Its about as close as Meshuggah generally come to what could be called a proper headbanger’s riff. The time signature is almost standard, and that great, almost mechanized guitar tone is beefed with some serious bass. It’s a neck wrecker. I saw Meshuggah live in Glasgow and this riff was really the only moment when you didn’t have drunken metalheads headbanging completely out of sync. Well, actually they still were but it was close. Meshuggah have many epic riffs I could sling into this post, but ‘ObZen’ will always be my favourite. Put it on and attempt to keep your spinal column in one piece. Brutal.

This riff of the moment is brought to you by Nile, the most brutal and well researched death metal band on the planet. There are so many Nile riffs I could chuck into one of these posts, but there is one that, for me, stands above all that Karl Sanders has ever put through his custom 7 stringer.

‘Eat of the Dead’ is on Ithyphallic, one of Nile’s lesser appreciated records. Admittedly it was sandwiched between the jaw-dropping Annihilation of the Wicked (2005) and the career-defining sweeping epic that is Those Whom the Gods Detest, a review of which will be forthcoming. But it was another flawless slab of ancient, technical brutality, injected with vast swathes of ethnic instrumentation and meticulously researched tales of Egypt. Plus, with ‘Papyrus Containing the Spell to Preserve its Possessor Against Attacks from He Who is in the Water’, it probably has the Nile song with the best name. ‘What Can be Safely Written’ and ‘Even the Gods Must Die’ are essential Nile tracks. But it is ‘Eat of the Dead’ that has the key riff. It starts at 4:32, after a bruising middle section that enhances the speed of the song by 400%.

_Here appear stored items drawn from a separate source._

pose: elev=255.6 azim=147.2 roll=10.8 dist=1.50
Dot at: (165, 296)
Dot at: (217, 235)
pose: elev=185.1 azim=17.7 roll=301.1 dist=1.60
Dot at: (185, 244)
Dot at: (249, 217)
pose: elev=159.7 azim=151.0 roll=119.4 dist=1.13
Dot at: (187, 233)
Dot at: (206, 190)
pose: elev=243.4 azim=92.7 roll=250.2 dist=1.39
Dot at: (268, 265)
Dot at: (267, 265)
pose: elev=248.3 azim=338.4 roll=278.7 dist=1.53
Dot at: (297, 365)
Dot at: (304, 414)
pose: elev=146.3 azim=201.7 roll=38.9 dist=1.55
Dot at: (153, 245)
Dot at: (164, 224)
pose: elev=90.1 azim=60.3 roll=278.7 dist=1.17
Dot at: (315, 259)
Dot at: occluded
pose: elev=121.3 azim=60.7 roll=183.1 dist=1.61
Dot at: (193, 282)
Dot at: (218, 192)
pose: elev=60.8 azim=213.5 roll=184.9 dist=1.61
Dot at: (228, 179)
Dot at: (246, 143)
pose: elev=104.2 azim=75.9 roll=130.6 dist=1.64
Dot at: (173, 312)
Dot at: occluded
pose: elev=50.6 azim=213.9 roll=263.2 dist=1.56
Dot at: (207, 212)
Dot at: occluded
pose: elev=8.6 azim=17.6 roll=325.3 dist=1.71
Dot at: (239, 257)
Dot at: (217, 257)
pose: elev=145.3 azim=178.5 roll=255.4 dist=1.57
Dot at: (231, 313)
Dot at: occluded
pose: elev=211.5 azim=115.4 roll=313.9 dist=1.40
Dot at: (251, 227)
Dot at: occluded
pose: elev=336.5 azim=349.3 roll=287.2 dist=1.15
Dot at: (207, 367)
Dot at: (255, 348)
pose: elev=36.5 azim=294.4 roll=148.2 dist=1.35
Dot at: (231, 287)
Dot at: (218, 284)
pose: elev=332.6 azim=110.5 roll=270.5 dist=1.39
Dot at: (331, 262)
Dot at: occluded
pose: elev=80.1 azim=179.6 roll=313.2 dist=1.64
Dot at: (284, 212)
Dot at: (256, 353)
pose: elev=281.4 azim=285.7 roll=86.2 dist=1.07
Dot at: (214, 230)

THAT riff, that’s what Metallica’s Creeping Death would have sounded like in reality. That is the sound of some Lovecraftian beast, inching its way across desert sands, devouring all in its darkness. It encompasses all which latter Nile has become; titanic, atonal, Eastern, heavier than Hell itself. The drums and unholy incantation help to make it better, but that ungodly riff carries the moment…

This is a column that I could literally do every ten minutes, but I’m currently half cut on Icelandic Pale Ale (Einstok, very nice btw) and I’ve got This Glorious Nightmare by Unearth on. I feel bad for Unearth, because they were lumped in with that metalcore nonsense at the turn of 2004, when they actually turned out to be a pretty quality modern thrash band. I first enjoyed their chunky brand of headbanging riffage when I heard ‘The Great Dividers’ from 2004’s ‘The Oncoming Storm’. Frankly, I thought it was ace, and still do, so when they released ‘III: In the Eyes of Fire’ in 2008 I was overjoyed. They’re pretty meat and potatoes chugging thrash riffs that it doesn’t take a virtuoso to wirte but fuck it, they slay. Seriously, they riff like few others, and the fact that they rarely wander off into melodic singing nonsense wins them major brownie points.

The simple point of this post is listen to Unearth. The last album I heard by them was ‘The March’, and I was disappointed by it. But ‘The Oncoming Storm’ and ‘III: The Eyes of Fire’ are quality, modern thrash records, full of pure, headbanging chug genius. I love it, and you should too.